Envoys from the EU and US as well as high-ranking diplomats from France, Germany and Italy met with the leaders of Kosovo and Serbia at the weekend, urging them to resume dialogue to ease escalating tensions concentrated in northern Kosovo.
The meetings followed an attack by a group of armed Serbs in September, whose members killed a Kosovan police officer and engaged in a gun battle with Kosovan law enforcers.
EU envoy Miroslav Lajcak said that continued dialogue is essential to prevent further escalation, noting that both Serbia and Kosovo aspire to join the EU but must resolve their differences first.
“Both the de-escalation and normalisation are now more urgent than ever,” Lajcak told journalists in Pristina after meeting Kosovan Prime Minister Albin Kurti on October 21. “Any conditions or delays are unacceptable.”
The two sides are required to fulfill their commitments in the EU-sponsored discussions, a prerequisite for their advancement toward membership of the bloc, said Lajcak.
He stressed the need to set up the Association of Serb Municipalities in northern Kosovo, which is mainly populated by ethnic Serbs. Kosovo is required to take this step as part of the normalisation process, but Pristina has so far resisted doing so.
“Without this, there will be no progress in Kosovo’s European path,” the diplomat said.
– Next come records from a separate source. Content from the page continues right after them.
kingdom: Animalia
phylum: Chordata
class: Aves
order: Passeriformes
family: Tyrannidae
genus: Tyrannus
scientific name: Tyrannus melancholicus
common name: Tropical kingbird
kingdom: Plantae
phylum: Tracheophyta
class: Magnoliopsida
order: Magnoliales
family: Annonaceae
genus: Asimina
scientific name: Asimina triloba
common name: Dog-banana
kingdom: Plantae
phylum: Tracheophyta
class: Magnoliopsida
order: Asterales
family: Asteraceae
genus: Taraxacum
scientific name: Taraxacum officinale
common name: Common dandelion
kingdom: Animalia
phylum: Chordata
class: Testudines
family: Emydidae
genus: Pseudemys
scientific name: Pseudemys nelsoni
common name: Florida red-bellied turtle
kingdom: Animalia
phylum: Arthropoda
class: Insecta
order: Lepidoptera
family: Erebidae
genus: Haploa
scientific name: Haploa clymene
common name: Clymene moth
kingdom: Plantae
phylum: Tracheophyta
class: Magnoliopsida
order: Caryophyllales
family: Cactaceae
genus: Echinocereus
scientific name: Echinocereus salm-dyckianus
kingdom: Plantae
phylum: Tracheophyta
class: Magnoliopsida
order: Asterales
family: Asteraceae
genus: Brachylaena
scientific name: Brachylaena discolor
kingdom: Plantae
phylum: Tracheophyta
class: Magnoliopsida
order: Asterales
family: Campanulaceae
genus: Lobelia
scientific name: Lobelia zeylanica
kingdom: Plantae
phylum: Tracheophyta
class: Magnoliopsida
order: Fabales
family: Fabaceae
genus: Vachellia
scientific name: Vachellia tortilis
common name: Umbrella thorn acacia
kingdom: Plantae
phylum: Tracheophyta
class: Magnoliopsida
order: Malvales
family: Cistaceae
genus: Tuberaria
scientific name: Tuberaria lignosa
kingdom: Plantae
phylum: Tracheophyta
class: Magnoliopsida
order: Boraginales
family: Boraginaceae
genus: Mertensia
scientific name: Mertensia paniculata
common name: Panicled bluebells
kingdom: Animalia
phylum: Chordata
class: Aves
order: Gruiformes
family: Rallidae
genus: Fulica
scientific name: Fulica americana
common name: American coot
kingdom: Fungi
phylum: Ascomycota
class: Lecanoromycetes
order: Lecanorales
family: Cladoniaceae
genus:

A statement issued by the Kosovan prime minister’s office said discussions covered the normalisation of relations between Kosovo and Serbia, namely the implementation of the agreement struck (but not signed) between the two countries in February 27 and the implementation annex agreed the following month.
“The prime minister [Kurti] emphasised that qualitative reflection and a new approach are necessary. All five emissaries offered their new plan for moving forward, for which the prime minister expressed his thanks and appreciation. Discussions must continue intensively,” the statement from Kurti’s office said.
After the meeting with Kurti, the delegation that comprised Lajcak, US special envoy Gabriel Escobar, and Emmanuel Bonne, Alessandro Cattaneo and Jens Plettner, representing France, Italy and Germany respectively, moved on to Belgrade to meet with Serbian President Aleksandar Vucic.
In a statement posted on Instagram Vucic said the meeting had been “difficult” but expressed optimism about an end to the ongoing crisis.
“A difficult meeting with the five. I believe that in the coming period we will find a way out of the crisis. I expect important meetings in Brussels in the coming days,” he wrote.
The meetings took place shortly after MEPs backed a resolution on October 19 calling on the two sides to renounce violence and provocations and to refrain from actions that could exacerbate tensions.
In the resolution, MEPs expressed deep reservations regarding the Serbian government's approach towards Kosovo and its relations with Western partners. Should the investigation reveal direct involvement of the Serbian state in the September 24 attacks, MEPs recommend freezing funding provided to Serbia under the Instrument for Pre-Accession Assistance III.
The EU already imposed punitive measures on Kosovo over its failure to de-escalation tensions in the north of the country following an outbreak of unrest in May.